Mice harboring the lamin A/C (Lmna) null mutation are a model for the autosomal variant of Emery-Dreifuss muscular dystrophy (EDMD) and may be useful in studying the role of lamins, inner nuclear membrane proteins, nuclear envelope integrity, and chromatin domain anchoring sites in EDMD.
Brian K Kennedy, University of Washington
Mice heterozygotes for this lamin A/C mutation are viable and fertile. The targeted allele does not express both full-length transcripts or stable lamin A/C protein. Homozygotes (Lmna -/- mice) exhibit severely retarded postnatal growth beginning as early as 2 weeks of age and abnormal movement/gait by 3-4 weeks of age that progresses to distinct scoliosis/kyphosis and death around 8 weeks of age. Lmna -/- mice also have tissue-specific alterations of nuclear envelope integrity and mislocalization of the inner nuclear membrane protein emerin. In skeletal and cardiac muscle, this results in rapid myopathic onset closely resembling Emery-Dreifuss muscular dystrophy (EDMD). These mice are a model for the autosomal variant of EDMD and may be useful in studying the role of lamins, inner nuclear membrane proteins, nuclear envelope integrity, and chromatin domain anchoring sites in EDMD.

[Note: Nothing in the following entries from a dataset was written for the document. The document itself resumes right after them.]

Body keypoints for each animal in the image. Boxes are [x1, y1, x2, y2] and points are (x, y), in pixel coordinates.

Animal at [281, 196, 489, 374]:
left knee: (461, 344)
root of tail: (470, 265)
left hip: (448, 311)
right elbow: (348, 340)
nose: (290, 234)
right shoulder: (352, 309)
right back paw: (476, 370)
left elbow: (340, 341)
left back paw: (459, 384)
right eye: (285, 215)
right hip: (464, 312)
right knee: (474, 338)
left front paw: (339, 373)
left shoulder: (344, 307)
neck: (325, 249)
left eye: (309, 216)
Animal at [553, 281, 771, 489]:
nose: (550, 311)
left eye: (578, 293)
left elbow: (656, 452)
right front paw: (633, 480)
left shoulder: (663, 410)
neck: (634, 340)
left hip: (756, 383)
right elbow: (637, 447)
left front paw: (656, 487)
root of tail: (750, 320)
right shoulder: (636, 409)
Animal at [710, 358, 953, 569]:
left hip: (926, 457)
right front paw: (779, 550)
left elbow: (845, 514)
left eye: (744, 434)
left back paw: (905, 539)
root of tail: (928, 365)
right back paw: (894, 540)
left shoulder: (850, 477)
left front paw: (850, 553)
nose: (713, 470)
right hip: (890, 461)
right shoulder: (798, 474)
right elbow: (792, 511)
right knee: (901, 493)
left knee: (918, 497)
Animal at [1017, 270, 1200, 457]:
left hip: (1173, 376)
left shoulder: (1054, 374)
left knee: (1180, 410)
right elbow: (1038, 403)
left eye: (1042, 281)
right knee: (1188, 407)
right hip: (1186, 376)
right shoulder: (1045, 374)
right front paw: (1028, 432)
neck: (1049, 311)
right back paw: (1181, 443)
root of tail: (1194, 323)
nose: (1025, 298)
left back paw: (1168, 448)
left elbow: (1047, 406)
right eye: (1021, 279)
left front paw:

In an attempt to offer alleles on well-characterized or multiple genetic backgrounds, alleles are frequently moved to a genetic background different from that on which an allele was first characterized. It should be noted that the phenotype could vary from that originally described. We will modify the strain description if necessary as published results become available.
These lamin A/C-mutant mice were published in 1999 and generated by the laboratory of Dr. Colin L. Stewart (National Cancer Institute-Frederick Cancer Research and Development Center, Maryland). A targeting vector was designed to replace exon 8 through part of exon 11 of the lamin A/C (Lmna) locus with a reverse-oriented PGK-neomycin resistance cassette. This removed 114 codons as well as the 3' UTR, including the polyadenylation signal of lamin C, whereas 152 codons were eliminated from the lamin A coding region. The targeting construct was electroporated into 129S1/Sv-Oca2+ Tyr+ Kitl+-derived W9.5 embryonic stem (ES) cells. Correctly targeted ES cells were injected into recipient blastocysts and the resulting mutant mice were maintained on an undisclosed genetic background. In 2006, Lmna-mutant mice were sent to the laboratory of Brian K. Kennedy (University of Washington, Seattle) where they were subsequently backcrossed to C57BL/6J inbred mice for at least nine generations prior to sending to The Jackson Laboratory. Upon arrival, mice were bred with C57BL/6J inbred mice (Stock No. 000664) for at least one generation to establish the mutant colony. The Y chromosome may not have been fixed to the genetic background during the backcross.
|Allele Name||targeted mutation 1, Colin L Stewart|
|Allele Type||Targeted (Null/Knockout)|
|Gene Symbol and Name||Lmna, lamin A|
|Strain of Origin||129S1/Sv-Oca2+ Tyr+ Kitl+|
|Molecular Note||A PGK-neomycin resistance cassette replaced a genomic segment containing exons 8-10. Western blot analysis on extracts of both embryonic fibroblasts and liver nuclear membranes from homozygous mice confirmed that no detectable protein was expressed from this allele.|
|Mutations Made By|| |
Colin Stewart, Institute of Medical Biology, A-Star
When maintaining a live colony, heterozygous mice may be bred to wildtype siblings or C57BL/6J inbred mice (Stock No. 000664). Homozygous mice rapidly develop muscular dystrophy; manifest around 3-4 weeks of age with abnormal movement and gait, which progresses to distinct scoliosis/kyphosis and death around 8 weeks of age.
When using the B6.129S1(Cg)-Lmnatm1Stw/BkknJ mouse strain in a publication, please cite the originating article(s) and include JAX stock #009125 in your Materials and Methods section.